======== Prezentowany tekst ========

Dziadek był trochę wycofany. Zbyszek mówił bardzo piękną polszczyzną. My z Jolą miałyśmy słowotok, a on słuchał. Jak coś powiedział, to były same mądre rzeczy. Taki trochę obserwator.  


Na ile dziadek Zbyszek włączył się w badania Jolanty Wadowskiej-Król? 

Cała rodzina jej pomagała. Zbyszek i Stasia, czyli jej mama, przepisywali badania na czysto. Mam do dzisiaj taki Excel zrobiony na 5000 nazwisk. On był zaangażowany w domu, bo ona cały czas pracowała. To trwało rok. Potem włączały się inne organizacje. Jola nie miała żadnych możliwości badania tych dzieci w swojej przychodni, więc wszystkie badania przesłała do laboratorium. Z laboratorium wyniki szły do prof. Hager-Małeckiej do Zabrza, która przejmowała pacjentów. Jola później koordynowała wyjazdy dzieci do sanatoriów. 


Władze uczelni nie dopuściły pracy doktorskiej do obrony i publikacji wyników. Jak ona to zniosła?

Nigdy nie usłyszałam od Joli, żeby się załamała. Zawsze mówiła, że ma dla kogo żyć. Miała gotowy i opracowany temat, badania zrobione w przepięknym stylu i nagle negatywna ocena doktoratu oraz zakaz publikacji wyników. Mam skończonych pięć kierunków. Gdyby ktoś mi powiedział, że dwa lata mojej pracy poszły na marne, to byłaby dla mnie tragedia. Nie wiem, jakbym się zachowała. Ona to zostawiła. Była lekarką bez doktoratu. Leczyła dalej.


Haftowaniem się zajęła. Dobrze pamiętam czy to jakiś żart? 

To nie jest żart. Myślę, że kiedyś zrobię wystawę jej prac. Nie wiem, czy Jola byłaby szczęśliwa z tego powodu. Haftowała krzyżykami. Jak się wchodzi do jej domu, w salonie jest około siedemdziesiąt obrazów zrobionych z krzyżyków.

========

▶ Wymagane działanie 1: Proszę ustalić, w ilu wierszach rekordów występuje słowo „chart”, i podać wyłącznie tę liczbę.
Tekst i rekordy pozostają od siebie całkowicie niezależne.

======== Dostarczone rekordy ========

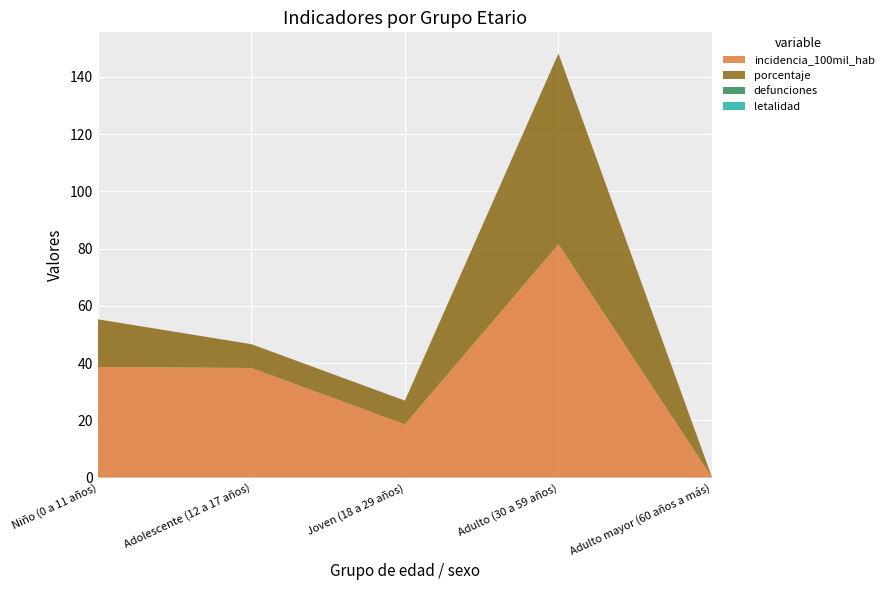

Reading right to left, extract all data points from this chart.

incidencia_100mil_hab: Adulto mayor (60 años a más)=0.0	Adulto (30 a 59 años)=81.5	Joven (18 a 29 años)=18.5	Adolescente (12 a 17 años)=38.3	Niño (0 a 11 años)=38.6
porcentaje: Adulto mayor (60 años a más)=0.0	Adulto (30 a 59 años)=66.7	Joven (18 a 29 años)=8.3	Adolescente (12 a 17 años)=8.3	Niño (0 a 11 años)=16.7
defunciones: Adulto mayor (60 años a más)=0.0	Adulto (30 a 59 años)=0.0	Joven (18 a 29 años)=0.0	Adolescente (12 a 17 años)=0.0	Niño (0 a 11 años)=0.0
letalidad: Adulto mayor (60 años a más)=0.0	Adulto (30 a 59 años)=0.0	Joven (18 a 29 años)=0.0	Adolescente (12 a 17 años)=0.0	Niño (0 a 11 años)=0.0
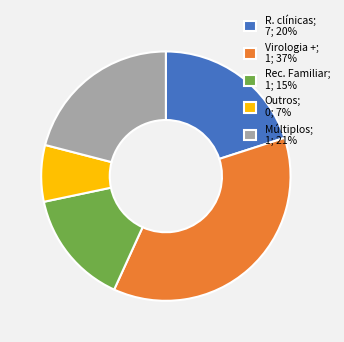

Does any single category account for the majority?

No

========
======== Dostarczone rekordy ========

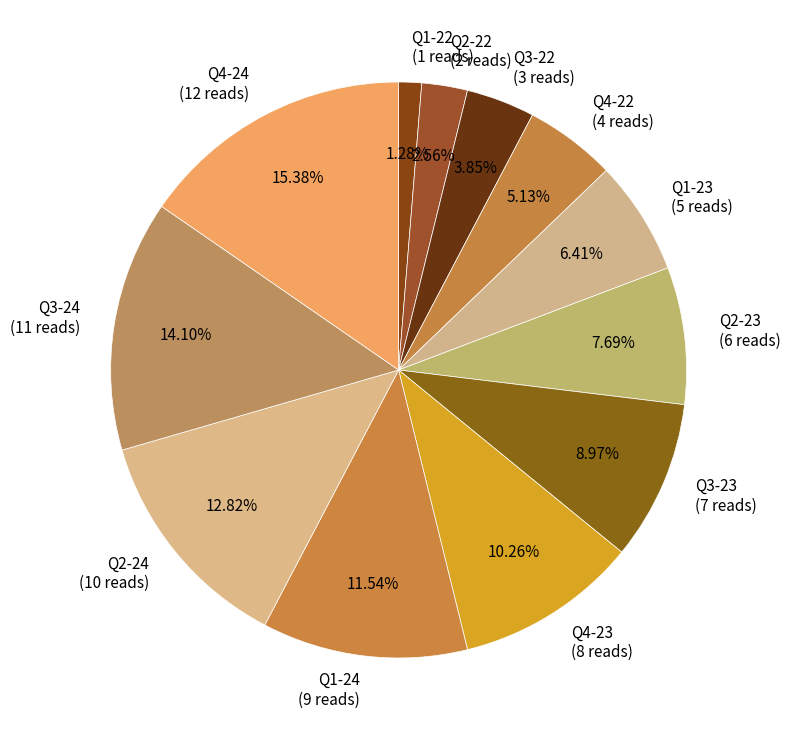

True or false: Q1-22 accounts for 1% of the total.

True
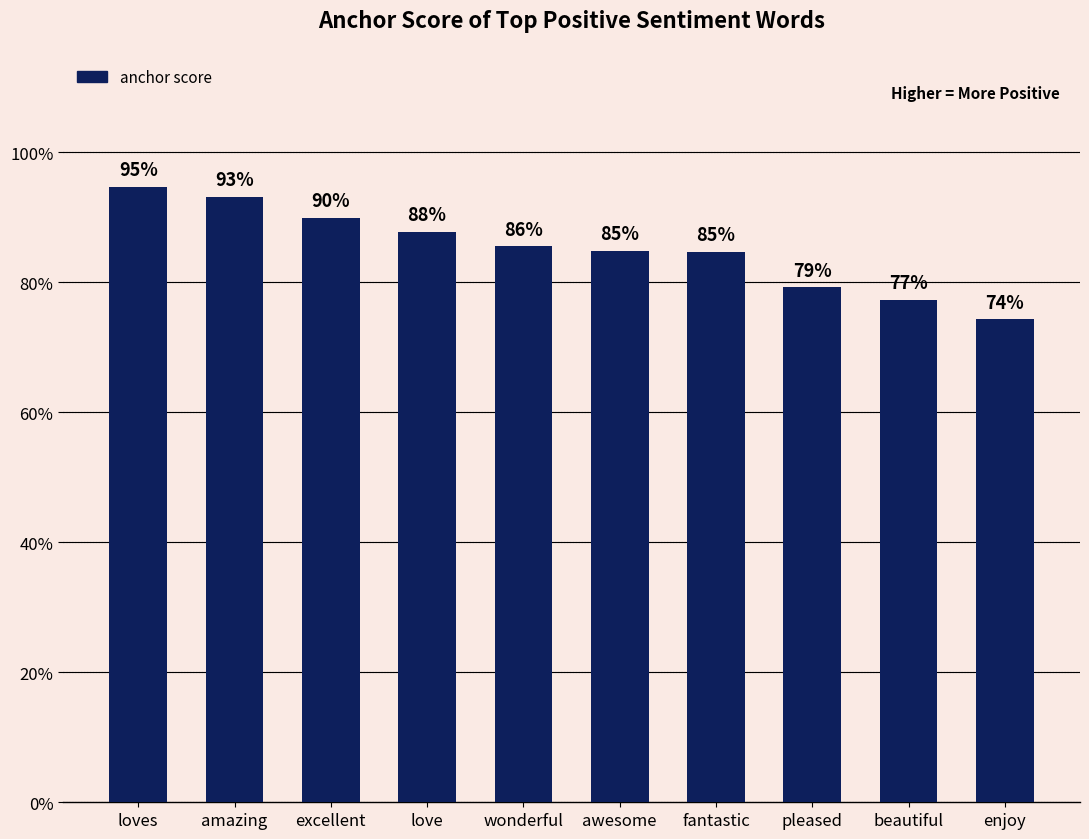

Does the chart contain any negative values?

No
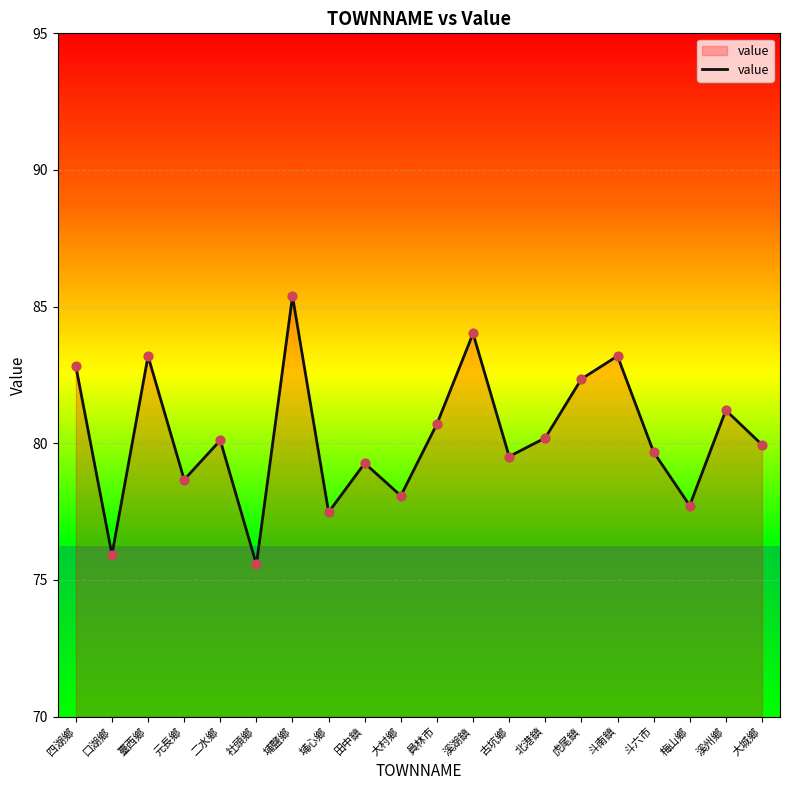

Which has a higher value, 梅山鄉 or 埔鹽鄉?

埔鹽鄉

========

▶ Wymagane działanie 2: Proszę przytoczyć fragment tekstu, zaczynając od „Władze uczelni nie” i kończąc na „to jakiś żart?”, zamieniając w nim „Joli” na „Jolanty”.

▶ Proponowane rozwiązanie 1: 2

▶ Proponowane rozwiązanie 2:
Władze uczelni nie dopuściły pracy doktorskiej do obrony i publikacji wyników. Jak ona to zniosła?

Nigdy nie usłyszałam od Jolanty, żeby się załamała. Zawsze mówiła, że ma dla kogo żyć. Miała gotowy i opracowany temat, badania zrobione w przepięknym stylu i nagle negatywna ocena doktoratu oraz zakaz publikacji wyników. Mam skończonych pięć kierunków. Gdyby ktoś mi powiedział, że dwa lata mojej pracy poszły na marne, to byłaby dla mnie tragedia. Nie wiem, jakbym się zachowała. Ona to zostawiła. Była lekarką bez doktoratu. Leczyła dalej.


Haftowaniem się zajęła. Dobrze pamiętam czy to jakiś żart?